“That dark spirit of vengeance,” replied the stranger, “is turning your brain, I think, or you would not say so. Whatever Sir Thomas Gourlay may be, he is not the man to act as the puppet of any person.”
“So you think; but I tell you he's acting as mine, for all that.”
“Well, well, Corbet, that is your own affair. Have you anything of importance to communicate to me, before I see Lady Gourlay? I ask you for the last time.”
“I have. The black villain and she have spoken at last. He yielded to his daughter so far as to call upon her, and asked her to be present at the weddin'.”
“The wedding!” exclaimed the stranger, looking aghast. “God of heaven, old man, do you mean to say that they are about to be married so soon?—about to be married at all? But I will leave you,” he added; “there is no possibility of wringing anything out of you.”
“Wait a little,” continued Corbet. “What I'm goin' to tell you won't do you any harm, at any rate.”
“Be quick, then. Gracious heaven!—married!—Curses seize you, old man, be quick.”
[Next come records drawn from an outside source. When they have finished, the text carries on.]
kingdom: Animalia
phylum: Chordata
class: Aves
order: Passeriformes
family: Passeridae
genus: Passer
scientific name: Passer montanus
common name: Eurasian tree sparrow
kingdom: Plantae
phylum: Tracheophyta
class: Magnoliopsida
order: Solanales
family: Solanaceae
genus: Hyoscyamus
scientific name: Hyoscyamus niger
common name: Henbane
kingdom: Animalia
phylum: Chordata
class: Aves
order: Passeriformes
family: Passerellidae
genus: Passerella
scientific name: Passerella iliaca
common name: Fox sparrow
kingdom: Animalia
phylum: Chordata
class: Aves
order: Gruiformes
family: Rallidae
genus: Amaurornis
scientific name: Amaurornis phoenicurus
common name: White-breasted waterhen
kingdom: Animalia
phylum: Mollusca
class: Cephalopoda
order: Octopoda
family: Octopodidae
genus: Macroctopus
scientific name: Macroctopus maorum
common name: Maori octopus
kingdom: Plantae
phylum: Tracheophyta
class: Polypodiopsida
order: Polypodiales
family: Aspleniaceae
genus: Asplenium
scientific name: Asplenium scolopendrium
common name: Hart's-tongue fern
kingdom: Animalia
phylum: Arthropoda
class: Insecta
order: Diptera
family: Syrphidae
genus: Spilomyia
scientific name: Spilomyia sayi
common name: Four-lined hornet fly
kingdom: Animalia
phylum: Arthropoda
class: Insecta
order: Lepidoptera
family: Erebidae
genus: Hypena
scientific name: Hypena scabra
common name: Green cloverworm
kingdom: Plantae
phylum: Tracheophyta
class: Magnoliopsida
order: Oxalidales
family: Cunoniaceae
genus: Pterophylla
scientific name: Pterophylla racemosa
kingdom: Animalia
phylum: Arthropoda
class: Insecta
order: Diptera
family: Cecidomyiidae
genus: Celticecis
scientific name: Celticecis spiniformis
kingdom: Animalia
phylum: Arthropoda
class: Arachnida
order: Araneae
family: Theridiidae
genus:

“On the mornin' afther to-morrow the marriage is to take place in Sir Thomas's own house. Lord Dunroe's sisther is to be bridesmaid, and a young fellow named Roberts—”
“I know—I have met him.”
“Well, and did you ever see any one that he resembled, or that resembled him? I hope in the Almighty,” he added, uttering the ejaculation evidently in connection with some private thought or purpose of his own, “I hope in the Almighty that this sickness will keep off o' me for a couple o' days at any rate. Did you ever see any one that resembled him?”